In het hoofd van podcast- en filmmaker Silvia Bromet (1971) leek het dé plek voor een ideale samenleving: volkstuincomplex Buitenzorg in Amsterdam-Noord. De groene oase, op een kwartiertje fietsen van het centrum, oogt vredig en ruim. Dus toen Bromet ruim een jaar geleden met haar man en hond Betsy toevallig langs de toegangspoort wandelde, drong de gedachte zich aan haar op: hier wil ik een podcast over maken. ‘Ik was net klaar met een podcast over een hospice, Aangekondigd einde. De mensen die ik daarvoor had geïnterviewd waren allemaal gestorven. Ik was best somber en erg geconfronteerd met sterfelijkheid. En hier was het wild, vrolijk en kleurrijk. Ik wilde weten: wie zijn deze mensen en wat is hun dynamiek? Wil je trouwens een gevulde koek?’
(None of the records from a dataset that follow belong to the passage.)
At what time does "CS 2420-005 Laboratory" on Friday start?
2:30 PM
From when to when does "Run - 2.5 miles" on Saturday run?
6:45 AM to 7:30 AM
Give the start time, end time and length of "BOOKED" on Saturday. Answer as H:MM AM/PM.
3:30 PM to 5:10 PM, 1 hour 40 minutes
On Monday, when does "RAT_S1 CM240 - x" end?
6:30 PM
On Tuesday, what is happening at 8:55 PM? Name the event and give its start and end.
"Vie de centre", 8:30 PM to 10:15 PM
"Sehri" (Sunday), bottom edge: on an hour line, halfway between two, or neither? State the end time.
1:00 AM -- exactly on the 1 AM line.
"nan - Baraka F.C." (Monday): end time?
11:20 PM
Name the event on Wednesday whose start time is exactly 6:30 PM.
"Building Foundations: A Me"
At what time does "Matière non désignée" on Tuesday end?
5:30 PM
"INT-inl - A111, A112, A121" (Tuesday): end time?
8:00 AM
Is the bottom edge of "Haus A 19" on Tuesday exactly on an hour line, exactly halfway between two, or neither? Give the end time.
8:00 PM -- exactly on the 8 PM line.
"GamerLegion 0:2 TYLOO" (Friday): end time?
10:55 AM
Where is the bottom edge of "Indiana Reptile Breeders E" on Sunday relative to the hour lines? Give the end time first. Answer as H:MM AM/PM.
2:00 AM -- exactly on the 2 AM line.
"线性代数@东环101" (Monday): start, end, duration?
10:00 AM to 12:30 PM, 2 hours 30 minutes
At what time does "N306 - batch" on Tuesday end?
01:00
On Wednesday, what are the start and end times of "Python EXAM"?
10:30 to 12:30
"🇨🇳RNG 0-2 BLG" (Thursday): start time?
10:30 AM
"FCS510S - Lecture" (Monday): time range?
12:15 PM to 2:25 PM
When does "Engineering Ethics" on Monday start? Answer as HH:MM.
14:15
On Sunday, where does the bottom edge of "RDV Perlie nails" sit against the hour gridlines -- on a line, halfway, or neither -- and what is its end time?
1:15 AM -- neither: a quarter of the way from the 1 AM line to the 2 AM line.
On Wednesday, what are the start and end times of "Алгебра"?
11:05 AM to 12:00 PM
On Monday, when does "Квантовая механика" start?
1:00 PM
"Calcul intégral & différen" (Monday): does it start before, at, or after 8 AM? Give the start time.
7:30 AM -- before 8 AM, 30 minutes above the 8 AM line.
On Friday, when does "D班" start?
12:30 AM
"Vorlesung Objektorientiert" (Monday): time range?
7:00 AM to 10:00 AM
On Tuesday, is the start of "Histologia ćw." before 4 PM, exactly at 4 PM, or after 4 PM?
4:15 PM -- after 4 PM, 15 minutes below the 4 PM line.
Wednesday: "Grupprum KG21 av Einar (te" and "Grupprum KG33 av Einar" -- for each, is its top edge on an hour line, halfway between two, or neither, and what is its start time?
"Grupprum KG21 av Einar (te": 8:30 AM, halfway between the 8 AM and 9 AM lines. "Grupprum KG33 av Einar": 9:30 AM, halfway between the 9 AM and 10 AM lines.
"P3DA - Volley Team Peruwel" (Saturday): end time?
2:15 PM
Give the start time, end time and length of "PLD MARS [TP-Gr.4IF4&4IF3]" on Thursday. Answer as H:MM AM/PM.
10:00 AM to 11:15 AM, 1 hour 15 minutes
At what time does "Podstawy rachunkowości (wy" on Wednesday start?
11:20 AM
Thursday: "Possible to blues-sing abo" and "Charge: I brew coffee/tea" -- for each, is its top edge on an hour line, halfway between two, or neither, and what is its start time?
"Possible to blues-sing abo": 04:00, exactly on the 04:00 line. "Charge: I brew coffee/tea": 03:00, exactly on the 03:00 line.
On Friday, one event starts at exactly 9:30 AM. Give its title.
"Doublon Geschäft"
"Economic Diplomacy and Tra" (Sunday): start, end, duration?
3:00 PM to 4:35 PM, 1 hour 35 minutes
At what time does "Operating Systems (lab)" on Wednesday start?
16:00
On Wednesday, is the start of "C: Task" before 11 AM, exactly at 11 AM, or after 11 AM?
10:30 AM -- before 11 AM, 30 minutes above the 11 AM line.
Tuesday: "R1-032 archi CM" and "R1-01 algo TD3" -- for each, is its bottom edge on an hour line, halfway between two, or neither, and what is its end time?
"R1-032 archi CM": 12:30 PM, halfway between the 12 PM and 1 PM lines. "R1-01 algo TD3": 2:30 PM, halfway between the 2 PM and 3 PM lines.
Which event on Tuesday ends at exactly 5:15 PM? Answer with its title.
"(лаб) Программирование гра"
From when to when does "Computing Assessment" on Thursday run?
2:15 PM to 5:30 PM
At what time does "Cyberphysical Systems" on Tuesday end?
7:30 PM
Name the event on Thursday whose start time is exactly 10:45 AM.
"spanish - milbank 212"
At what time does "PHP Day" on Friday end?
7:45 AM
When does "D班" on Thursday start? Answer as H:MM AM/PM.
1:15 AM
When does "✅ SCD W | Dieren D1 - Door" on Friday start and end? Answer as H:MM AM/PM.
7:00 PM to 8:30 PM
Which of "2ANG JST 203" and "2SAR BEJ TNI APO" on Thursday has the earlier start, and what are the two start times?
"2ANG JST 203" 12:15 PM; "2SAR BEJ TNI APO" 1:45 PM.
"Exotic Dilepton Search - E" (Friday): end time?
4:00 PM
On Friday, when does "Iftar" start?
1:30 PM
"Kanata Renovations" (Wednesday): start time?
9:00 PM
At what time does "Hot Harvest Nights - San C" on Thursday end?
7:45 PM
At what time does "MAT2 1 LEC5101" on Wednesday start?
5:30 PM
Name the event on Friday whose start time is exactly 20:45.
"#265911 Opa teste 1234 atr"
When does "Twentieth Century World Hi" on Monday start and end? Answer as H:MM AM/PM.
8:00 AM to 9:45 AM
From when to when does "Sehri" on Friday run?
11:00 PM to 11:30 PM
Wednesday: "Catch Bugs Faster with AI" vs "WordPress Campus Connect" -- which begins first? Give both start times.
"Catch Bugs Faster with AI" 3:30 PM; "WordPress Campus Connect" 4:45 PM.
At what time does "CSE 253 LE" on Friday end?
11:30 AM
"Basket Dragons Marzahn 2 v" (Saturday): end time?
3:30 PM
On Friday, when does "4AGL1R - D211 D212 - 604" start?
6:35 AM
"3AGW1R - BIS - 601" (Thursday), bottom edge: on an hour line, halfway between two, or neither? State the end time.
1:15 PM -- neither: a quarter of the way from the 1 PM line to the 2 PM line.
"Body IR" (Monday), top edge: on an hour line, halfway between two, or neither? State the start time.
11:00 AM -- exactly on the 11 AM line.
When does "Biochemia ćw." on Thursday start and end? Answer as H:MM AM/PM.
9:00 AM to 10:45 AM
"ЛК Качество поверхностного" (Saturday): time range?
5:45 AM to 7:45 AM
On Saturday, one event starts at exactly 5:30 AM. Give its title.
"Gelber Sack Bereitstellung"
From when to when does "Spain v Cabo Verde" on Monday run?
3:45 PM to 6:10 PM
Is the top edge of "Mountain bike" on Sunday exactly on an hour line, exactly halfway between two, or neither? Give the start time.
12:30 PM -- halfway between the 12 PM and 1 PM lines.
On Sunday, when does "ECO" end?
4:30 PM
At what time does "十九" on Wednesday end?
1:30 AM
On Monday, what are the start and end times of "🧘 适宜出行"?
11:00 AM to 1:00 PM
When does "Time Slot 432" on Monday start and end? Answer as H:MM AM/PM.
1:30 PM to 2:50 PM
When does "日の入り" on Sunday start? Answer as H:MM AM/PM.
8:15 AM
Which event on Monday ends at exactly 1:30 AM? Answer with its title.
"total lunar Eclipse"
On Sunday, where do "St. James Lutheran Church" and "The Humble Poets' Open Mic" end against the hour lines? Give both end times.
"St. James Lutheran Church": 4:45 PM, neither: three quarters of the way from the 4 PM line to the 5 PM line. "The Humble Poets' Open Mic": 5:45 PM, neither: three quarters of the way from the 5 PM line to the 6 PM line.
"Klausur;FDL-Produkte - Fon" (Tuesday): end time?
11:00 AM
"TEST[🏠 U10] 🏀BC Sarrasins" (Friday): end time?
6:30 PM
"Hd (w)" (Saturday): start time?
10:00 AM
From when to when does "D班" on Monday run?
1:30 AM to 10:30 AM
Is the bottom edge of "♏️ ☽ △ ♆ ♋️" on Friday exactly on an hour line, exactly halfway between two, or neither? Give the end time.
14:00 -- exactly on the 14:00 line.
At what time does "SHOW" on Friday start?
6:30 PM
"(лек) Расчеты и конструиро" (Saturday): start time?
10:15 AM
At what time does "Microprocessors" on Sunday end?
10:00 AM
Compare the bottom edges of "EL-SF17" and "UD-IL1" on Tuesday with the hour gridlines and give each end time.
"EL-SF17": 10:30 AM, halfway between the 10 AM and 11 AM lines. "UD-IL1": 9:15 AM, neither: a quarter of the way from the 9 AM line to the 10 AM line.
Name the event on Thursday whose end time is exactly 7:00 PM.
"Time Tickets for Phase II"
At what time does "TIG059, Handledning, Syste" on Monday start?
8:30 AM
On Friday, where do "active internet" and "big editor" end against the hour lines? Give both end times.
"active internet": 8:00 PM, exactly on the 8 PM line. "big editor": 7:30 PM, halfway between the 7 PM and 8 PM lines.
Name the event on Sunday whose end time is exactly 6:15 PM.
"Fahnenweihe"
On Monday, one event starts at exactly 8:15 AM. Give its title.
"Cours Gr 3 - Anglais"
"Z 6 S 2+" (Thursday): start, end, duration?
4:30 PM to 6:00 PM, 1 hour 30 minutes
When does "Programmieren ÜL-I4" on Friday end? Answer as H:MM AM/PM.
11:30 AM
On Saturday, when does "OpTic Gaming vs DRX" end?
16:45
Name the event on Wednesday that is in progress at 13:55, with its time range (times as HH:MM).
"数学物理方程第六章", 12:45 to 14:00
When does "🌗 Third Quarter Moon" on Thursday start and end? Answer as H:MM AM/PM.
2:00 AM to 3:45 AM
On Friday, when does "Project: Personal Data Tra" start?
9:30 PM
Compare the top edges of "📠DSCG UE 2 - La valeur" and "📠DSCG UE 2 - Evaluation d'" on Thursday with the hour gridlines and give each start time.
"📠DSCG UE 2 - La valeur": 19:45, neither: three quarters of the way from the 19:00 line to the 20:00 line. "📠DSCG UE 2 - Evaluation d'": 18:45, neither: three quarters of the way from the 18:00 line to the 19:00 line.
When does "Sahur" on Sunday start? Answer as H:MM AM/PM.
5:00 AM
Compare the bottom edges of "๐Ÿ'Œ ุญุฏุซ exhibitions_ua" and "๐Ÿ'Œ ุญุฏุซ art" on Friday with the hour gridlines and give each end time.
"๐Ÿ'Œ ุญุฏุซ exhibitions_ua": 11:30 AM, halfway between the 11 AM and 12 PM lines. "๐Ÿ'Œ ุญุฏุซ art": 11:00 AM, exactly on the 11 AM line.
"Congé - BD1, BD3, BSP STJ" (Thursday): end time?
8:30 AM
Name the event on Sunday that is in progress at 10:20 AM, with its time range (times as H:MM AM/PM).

Bromet graait in een hippe boodschappentas van botergeel plastic, met twee zwarte hengels. Ze zit op het terras van het park, pal voor het verenigingsgebouw: een charmant wit pand met donkergroene kozijnen. Het is het thuishonk van de ongeveer honderd tuinders die het park rijk is: veelal excentrieke types die, soms dagelijks, de hectiek van de stad ontvluchten naar hun weelderige lustoord.
‘Hier mag je zijn wie je bent,’ zegt tuinder Sonja aan het begin van aflevering een van het zesdelige Onkruid in het paradijs. Haar tuinhuisje hangt vol spiegels, naar eigen zeggen vanwege haar grootheidswaanzin. Gelegen aan hetzelfde pad: een huisje met de veelzeggende naam Skihut Noord Gestoord en een okergeel lemen ecohuisje. Eén bouwwerk steelt de show, ziet Bromet: het verwaarloosde, verlaten halfronde houten gebouwtje met veel ramen en pilaren dat op het tuinpark bekend staat als ‘de tempel’. De bijbehorende tuin is overwoekerd door wietplanten en bramenstruiken – een doorn in het oog van buurvrouw Nina. Ze hekelt dat de tempel zoveel aandacht krijgt: het ding verkeert al jaren in onaffe staat en de eigenaar is in geen velden of wegen te bekennen. Bij de luisteraar dringt algauw door: zo sereen als het lijkt, is het misschien toch niet.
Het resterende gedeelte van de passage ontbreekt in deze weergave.